- [DESCRIPTION OF THE TASK]:
Each line in the records below, from the one that contains "йти из упаднического состояния" to the one that contains "ардинальных решений, если", should be reproduced exactly, the first and last included.

=== ENTRIES SHOWN ===

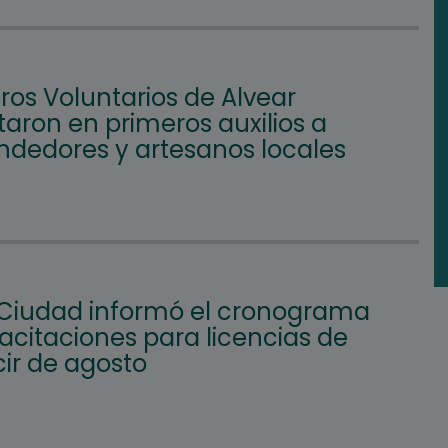
os Voluntarios de Alvear
aron en primeros auxilios a
dedores y artesanos locales
 Ciudad informó el cronograma
acitaciones para licencias de
ir de agosto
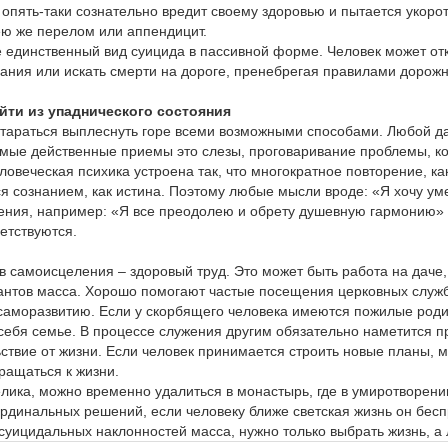
 опять-таки сознательно вредит своему здоровью и пытается укорот
 ею же перелом или аппендицит.
е единственный вид суицида в пассивной форме. Человек может от
евания или искать смерти на дороге, пренебрегая правилами дорож
йти из упаднического состояния
тараться выплеснуть горе всеми возможными способами. Любой д
мые действенные приемы это слезы, проговаривание проблемы, ко
еловеческая психика устроена так, что многократное повторение, к
я сознанием, как истина. Поэтому любые мысли вроде: «Я хочу уме
ния, например: «Я все преодолею и обрету душевную гармонию» и
етствуются.
 самоисцеления – здоровый труд. Это может быть работа на даче, 
нтов масса. Хорошо помогают частые посещения церковных служб
 саморазвитию. Если у скорбящего человека имеются пожилые роди
себя семье. В процессе служения другим обязательно наметится пр
ствие от жизни. Если человек принимается строить новые планы, ме
вращаться к жизни.
елика, можно временно удалиться в монастырь, где в умиротворен
ардинальных решений, если человеку ближе светская жизнь он бес
суицидальных наклонностей масса, нужно только выбрать жизнь, а 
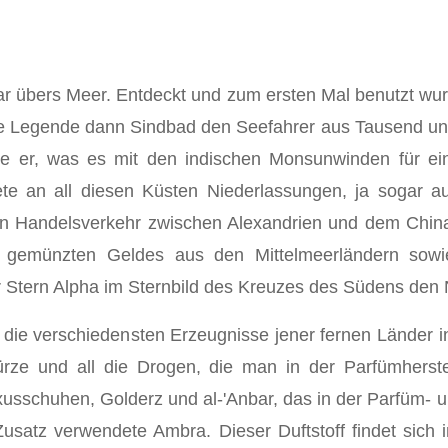
ar übers Meer. Entdeckt und zum ersten Mal benutzt wur
e Legende dann Sindbad den Seefahrer aus Tausend und
te er, was es mit den indischen Monsun­winden für ein
te an all diesen Küsten Niederlassungen, ja sogar au
nen Handelsverkehr zwischen Alexandrien und dem Chin
gemünzten Geldes aus den Mittelmeerländern sowie
r Stern Alpha im Sternbild des Kreuzes des Südens de
h die verschiedensten Erzeugnisse jener fernen Länder 
rze und all die Drogen, die man in der Parfümherstel
xusschuhen, Golderz und al-'Anbar, das in der Parfüm- un
Zusatz verwendete Ambra. Dieser Duftstoff findet sich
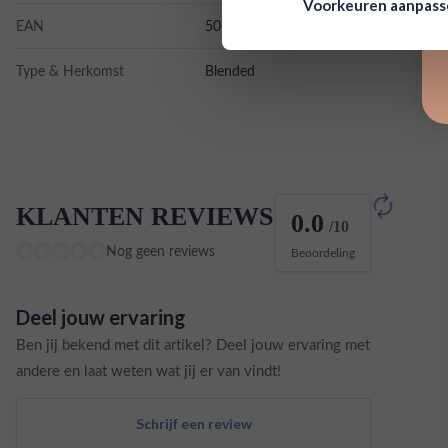
Voorkeuren aanpas
EAN
5010752000307
Type & Herkomst
Blended
KLANTEN REVIEWS
0.0
/10
Nog geen reviews
Beoordeling
Deel jouw ervaring
Ben jij bekend met dit artikel? Deel jouw ervaring met
andere en laat weten wat jij er van vindt!
Schrijf een review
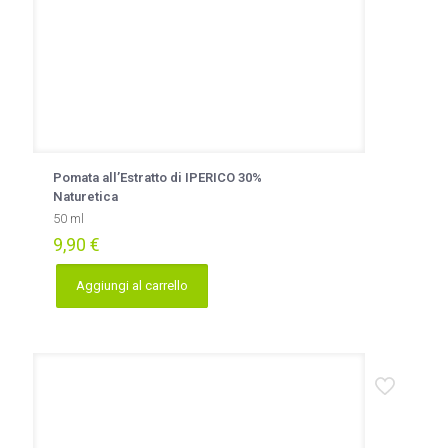
Pomata all’Estratto di IPERICO 30%
Naturetica
50 ml
9,90
€
Aggiungi al carrello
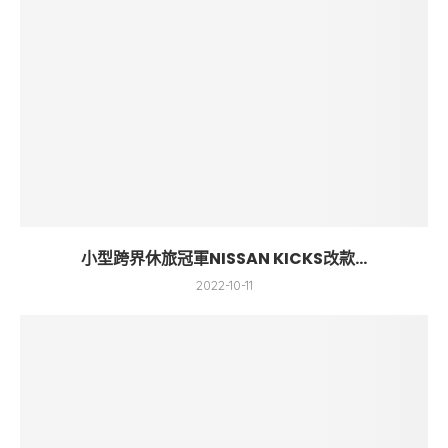
小型跨界休旅冠軍NISSAN KICKS改款...
2022-10-11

===

- [RESPONSE]:
йти из упаднического состояния
тараться выплеснуть горе всеми возможными способами. Любой д
мые действенные приемы это слезы, проговаривание проблемы, ко
еловеческая психика устроена так, что многократное повторение, к
я сознанием, как истина. Поэтому любые мысли вроде: «Я хочу уме
ния, например: «Я все преодолею и обрету душевную гармонию» и
етствуются.
 самоисцеления – здоровый труд. Это может быть работа на даче, 
нтов масса. Хорошо помогают частые посещения церковных служб
 саморазвитию. Если у скорбящего человека имеются пожилые роди
себя семье. В процессе служения другим обязательно наметится пр
ствие от жизни. Если человек принимается строить новые планы, ме
вращаться к жизни.
елика, можно временно удалиться в монастырь, где в умиротворен
ардинальных решений, если человеку ближе светская жизнь он бес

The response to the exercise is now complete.